The Fox sisters. From left to right: Margaret, Kate and Leah |
The Fox sisters were three sisters from New York who played an important role in the creation of Spiritualism: Leah (1814–1890), Margaret (also called Maggie) (1833–1893) and Kate (also called Katherine) Fox (1837–1892). The two younger sisters used "rappings" to convince their much older sister and others that they were communicating with spirits. Their older sister then took charge of them and managed their careers for some time. They all enjoyed success as mediums for many years.
In 1848, the two younger sisters – Kate (age 12) and Margaret (age 15) – were living in a house in Hydesville, New York with their parents. Hydesville no longer exists but was a hamlet that was part of the township of Arcadia in Wayne County. The house had some reputation for being haunted, but it wasn't until late March that the family began to be frightened by unexplained sounds that at times sounded like knocking and at other times like the moving of furniture.
During the night of March 31, Kate challenged the invisible noisemaker, presumed to be a "spirit", to repeat the snaps of her fingers. "It" did. "It" was asked to rap out the ages of the girls. "It" did. The neighbours were called in. Over the course of the next few days a code was developed where raps could signify yes or no in response to a question or be used to indicate a letter of the alphabet.
The girls addressed the spirit as "Mr. Splitfoot" which is a nickname for the Devil. Later, the alleged "entity" creating the sounds claimed to be the spirit of a peddler named Charles B. Rosna, who had been murdered five years earlier and buried in the cellar. Doyle claims the neighbors dug up the cellar and found a few pieces of bone, but it wasn't until 1904 that a skeleton was found, buried in the cellar wall. No missing person named Charles B. Rosna was ever identified.
Kate and Margaret were sent to nearby Rochester during the excitement – Kate to the house of her sister Leah, and Margaret to the home of her brother David – and the rappings followed them. Amy and Isaac Post, a radical Quaker couple and long-standing friends of the Fox family, invited the girls into their Rochester home. Immediately convinced of the genuineness of the phenomena, they helped to spread the word among their radical Quaker friends, who became the early core of Spiritualists. In this way appeared the association between Spiritualism and radical political causes, such as abolition, temperance, and equal rights for women.
The Fox girls became famous and their public séances in New York in 1850 attracted notable people including William Cullen Bryant, George Bancroft, James Fenimore Cooper, Nathaniel Parker Willis, Horace Greeley, Sojourner Truth and William Lloyd Garrison.

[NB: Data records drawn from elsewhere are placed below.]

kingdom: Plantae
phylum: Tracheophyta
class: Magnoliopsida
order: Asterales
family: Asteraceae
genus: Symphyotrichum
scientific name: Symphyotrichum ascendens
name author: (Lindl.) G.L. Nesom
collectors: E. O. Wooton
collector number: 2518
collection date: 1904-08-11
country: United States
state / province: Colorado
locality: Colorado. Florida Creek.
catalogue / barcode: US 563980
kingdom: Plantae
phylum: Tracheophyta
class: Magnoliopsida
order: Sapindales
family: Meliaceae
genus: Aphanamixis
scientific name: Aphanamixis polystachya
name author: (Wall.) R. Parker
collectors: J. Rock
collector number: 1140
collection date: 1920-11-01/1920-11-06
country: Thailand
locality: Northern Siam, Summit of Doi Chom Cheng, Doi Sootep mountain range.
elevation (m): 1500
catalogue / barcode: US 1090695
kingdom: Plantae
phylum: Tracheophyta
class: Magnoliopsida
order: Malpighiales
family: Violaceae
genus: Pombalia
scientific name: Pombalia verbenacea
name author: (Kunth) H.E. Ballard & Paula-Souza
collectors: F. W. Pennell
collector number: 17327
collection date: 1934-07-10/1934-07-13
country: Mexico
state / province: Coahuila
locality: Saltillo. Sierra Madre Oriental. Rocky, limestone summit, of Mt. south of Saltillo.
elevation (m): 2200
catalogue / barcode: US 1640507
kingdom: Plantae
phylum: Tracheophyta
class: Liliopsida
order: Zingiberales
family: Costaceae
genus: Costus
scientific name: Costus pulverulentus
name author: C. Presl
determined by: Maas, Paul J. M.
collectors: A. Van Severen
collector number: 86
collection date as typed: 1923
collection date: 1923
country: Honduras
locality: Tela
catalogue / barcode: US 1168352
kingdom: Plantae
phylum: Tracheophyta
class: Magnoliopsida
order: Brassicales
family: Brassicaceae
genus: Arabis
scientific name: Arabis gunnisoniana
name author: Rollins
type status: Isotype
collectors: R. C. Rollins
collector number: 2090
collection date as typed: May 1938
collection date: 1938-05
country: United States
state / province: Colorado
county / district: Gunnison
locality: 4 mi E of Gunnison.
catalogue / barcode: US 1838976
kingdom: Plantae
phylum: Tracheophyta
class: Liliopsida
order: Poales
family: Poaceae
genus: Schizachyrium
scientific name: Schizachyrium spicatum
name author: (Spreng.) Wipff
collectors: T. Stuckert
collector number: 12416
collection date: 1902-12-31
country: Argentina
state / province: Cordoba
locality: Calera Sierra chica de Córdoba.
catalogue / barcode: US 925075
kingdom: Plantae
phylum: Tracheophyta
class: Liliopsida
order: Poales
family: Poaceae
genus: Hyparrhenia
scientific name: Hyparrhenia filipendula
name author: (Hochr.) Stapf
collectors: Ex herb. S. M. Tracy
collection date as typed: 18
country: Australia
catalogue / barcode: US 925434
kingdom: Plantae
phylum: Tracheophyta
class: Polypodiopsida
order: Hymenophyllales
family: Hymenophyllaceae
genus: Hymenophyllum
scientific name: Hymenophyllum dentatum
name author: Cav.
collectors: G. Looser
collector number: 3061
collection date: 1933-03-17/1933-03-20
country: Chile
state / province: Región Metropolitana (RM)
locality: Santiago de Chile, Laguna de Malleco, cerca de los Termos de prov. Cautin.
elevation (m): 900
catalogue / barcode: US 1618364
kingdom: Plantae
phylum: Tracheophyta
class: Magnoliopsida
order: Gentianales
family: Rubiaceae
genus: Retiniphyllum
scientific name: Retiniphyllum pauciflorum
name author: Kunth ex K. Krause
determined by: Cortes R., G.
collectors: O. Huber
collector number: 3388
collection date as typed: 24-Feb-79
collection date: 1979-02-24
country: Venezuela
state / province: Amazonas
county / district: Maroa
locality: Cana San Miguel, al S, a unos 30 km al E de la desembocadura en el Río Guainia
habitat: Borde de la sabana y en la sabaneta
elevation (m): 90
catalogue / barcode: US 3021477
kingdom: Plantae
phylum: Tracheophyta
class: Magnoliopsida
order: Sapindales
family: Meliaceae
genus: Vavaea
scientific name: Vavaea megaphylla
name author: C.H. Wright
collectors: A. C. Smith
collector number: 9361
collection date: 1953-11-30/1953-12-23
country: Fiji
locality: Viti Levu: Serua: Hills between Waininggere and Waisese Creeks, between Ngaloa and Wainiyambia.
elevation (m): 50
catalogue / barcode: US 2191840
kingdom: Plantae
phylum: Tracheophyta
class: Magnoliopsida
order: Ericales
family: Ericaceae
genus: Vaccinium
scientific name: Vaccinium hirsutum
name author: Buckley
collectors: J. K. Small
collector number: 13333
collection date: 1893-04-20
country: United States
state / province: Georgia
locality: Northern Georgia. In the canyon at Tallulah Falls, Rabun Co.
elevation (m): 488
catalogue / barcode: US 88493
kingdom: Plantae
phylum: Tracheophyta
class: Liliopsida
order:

They also attracted imitators; during the following few years, hundreds of people claimed the ability to communicate with spirits.
Kate and Margaret became well-known mediums, giving séances for hundreds of people. Many of these early séances were entirely frivolous, where sitters sought insight into "the state of railway stocks or the issue of love affairs;" but the religious significance of communication with the deceased soon became apparent. Horace Greeley, the prominent publisher and politician, became a kind of protector for them, enabling their movement in higher social circles. But the lack of parental supervision was pernicious, as both of the young women began to drink wine.
Over the years, sisters Kate and Margaret had developed serious drinking problems. Around 1888 they became embroiled in a quarrel with their sister Leah and other leading Spiritualists, who were concerned that Kate was drinking too much to care properly for her children. At the same time, Margaret, contemplating a return to the Roman Catholic faith, became convinced that her powers were diabolical.
Eager to harm Leah as much as possible, the two sisters traveled to New York City, where a reporter offered $1,500 if they would "expose" their methods and give him an exclusive on the story. Margaret appeared publicly at the New York Academy of Music on October 21, 1888, with Kate present. Before an audience of 2,000, Margaret demonstrated how she could produce – at will – raps audible throughout the theater. Doctors from the audience came on stage to verify that the cracking of her toe joints was the source of the sound.
Margaret recanted her confession in writing in November, 1889, about a year after her toe-cracking exhibition. Kate's first letters back to London after Margaret's exhibition express shock and dismay at her sister's attack on Spiritualism, but she did not publicly take issue with Margaret. Within five years, both sisters died in poverty, shunned by former friends, and were buried in pauper's graves.